SWAN: CERN's Jupyter-based interactive data analysis service
SWAN, CERNs service for web-based analysis, leverages the power of Jupyter to provide the high energy physics community access to state-of-the-art infrastructure and services through a web service. Diogo Castro offers an overview of SWAN and explains how researchers and students are using it in their work.
Talk Title | SWAN: CERN's Jupyter-based interactive data analysis service |
Speakers | Diogo Castro (CERN) |
Conference | JupyterCon in New York 2018 |
Conf Tag | The Official Jupyter Conference |
Location | New York, New York |
Date | August 22-24, 2018 |
URL | Talk Page |
Slides | Talk Slides |
Video | |
Both CERN and high energy physics (HEP) in general face unprecedented challenges in data storage, processing, and analysis.
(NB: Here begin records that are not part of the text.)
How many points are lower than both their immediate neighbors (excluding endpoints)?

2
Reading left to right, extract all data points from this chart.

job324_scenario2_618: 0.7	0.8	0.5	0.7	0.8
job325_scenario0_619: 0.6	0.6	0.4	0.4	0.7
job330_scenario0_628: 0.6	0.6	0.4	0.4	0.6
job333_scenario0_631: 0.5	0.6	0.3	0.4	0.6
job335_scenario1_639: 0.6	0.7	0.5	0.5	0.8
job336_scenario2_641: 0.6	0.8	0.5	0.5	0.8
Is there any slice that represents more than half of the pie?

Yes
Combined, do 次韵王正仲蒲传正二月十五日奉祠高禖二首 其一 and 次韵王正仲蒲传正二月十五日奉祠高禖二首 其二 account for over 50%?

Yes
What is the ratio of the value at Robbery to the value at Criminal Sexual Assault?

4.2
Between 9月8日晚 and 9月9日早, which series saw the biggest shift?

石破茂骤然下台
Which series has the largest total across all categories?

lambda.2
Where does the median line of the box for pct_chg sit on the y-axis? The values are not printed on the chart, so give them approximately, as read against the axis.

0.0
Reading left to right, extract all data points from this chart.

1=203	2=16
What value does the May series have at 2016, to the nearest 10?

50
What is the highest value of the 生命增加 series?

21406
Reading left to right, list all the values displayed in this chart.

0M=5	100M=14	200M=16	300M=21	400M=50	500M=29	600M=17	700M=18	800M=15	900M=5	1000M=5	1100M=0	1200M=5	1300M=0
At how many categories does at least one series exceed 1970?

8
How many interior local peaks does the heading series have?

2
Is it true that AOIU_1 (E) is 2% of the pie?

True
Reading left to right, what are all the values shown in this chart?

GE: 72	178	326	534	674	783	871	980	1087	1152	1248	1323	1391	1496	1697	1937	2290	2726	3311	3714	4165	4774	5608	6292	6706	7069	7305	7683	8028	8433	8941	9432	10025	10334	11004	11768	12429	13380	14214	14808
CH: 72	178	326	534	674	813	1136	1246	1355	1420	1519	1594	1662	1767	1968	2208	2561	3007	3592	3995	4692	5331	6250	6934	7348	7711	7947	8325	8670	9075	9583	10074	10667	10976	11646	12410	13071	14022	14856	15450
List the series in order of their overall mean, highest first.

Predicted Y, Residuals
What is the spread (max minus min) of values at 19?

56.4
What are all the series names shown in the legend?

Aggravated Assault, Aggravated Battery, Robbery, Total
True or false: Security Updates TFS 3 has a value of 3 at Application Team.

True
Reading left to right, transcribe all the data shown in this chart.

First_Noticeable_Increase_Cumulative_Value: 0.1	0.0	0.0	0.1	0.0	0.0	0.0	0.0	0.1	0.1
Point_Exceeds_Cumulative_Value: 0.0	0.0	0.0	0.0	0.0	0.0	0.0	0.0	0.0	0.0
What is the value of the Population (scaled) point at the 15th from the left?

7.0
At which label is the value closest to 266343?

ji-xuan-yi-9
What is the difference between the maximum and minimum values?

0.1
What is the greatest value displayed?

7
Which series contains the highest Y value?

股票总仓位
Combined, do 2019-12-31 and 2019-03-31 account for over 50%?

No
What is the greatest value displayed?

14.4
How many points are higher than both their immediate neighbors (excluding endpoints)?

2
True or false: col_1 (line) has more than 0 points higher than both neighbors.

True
The experiments of the Large Hadron Collider (LHC) are expected to reach one exabyte of physics data this year. After processing and filtering this data, interactivity takes particular importance in the last phases of analysis, where the final results are produced, namely in the form of plots. Jupyter’s ability to provide notebooks that merge a rich narrative made of code, text, and other media materials allows CERN to offer a web-based service that addresses the needs of the community. This service, called SWAN (an acronym for service for web-based analysis), provides the HEP community with an interactive interface to access data analysis tools, such as the ROOT framework. Moreover, SWAN integrates with CERN’s infrastructure more precisely, with users’ synchronized storage (CERNBox), computing resources, and experiments data and software. Diogo Castro offers an overview of SWAN and explains how the service is being used by researchers and students, both inside and outside CERN. Diogo also discusses the evolution of the service, especially the new SWAN interface, developed on top of Jupyter, which enables both easy sharing among users and connecting to Spark clusters.